**Assignment**.
Give back every line of text from the entries below word for word, and leave the pictures out.
**** Provided data
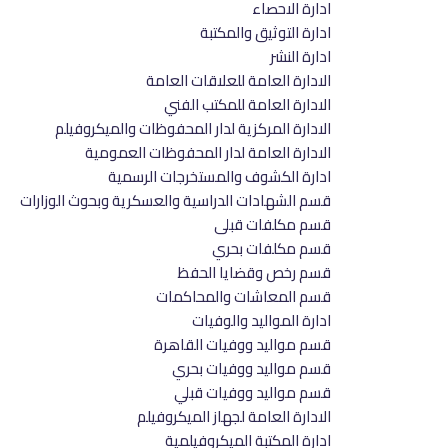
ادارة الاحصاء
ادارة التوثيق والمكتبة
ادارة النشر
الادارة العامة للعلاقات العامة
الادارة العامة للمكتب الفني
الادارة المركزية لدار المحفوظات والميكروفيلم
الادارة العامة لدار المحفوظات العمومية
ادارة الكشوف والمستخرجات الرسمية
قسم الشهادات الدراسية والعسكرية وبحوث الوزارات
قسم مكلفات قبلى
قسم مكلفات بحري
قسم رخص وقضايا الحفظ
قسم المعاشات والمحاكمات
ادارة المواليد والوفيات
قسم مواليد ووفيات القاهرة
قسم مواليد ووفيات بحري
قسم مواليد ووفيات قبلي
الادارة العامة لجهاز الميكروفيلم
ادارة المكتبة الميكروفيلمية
********
**Result for this task**.
ادارة الاحصاء
ادارة التوثيق والمكتبة
ادارة النشر
الادارة العامة للعلاقات العامة
الادارة العامة للمكتب الفني
الادارة المركزية لدار المحفوظات والميكروفيلم
الادارة العامة لدار المحفوظات العمومية
ادارة الكشوف والمستخرجات الرسمية
قسم الشهادات الدراسية والعسكرية وبحوث الوزارات
قسم مكلفات قبلى
قسم مكلفات بحري
قسم رخص وقضايا الحفظ
قسم المعاشات والمحاكمات
ادارة المواليد والوفيات
قسم مواليد ووفيات القاهرة
قسم مواليد ووفيات بحري
قسم مواليد ووفيات قبلي
الادارة العامة لجهاز الميكروفيلم
ادارة المكتبة الميكروفيلمية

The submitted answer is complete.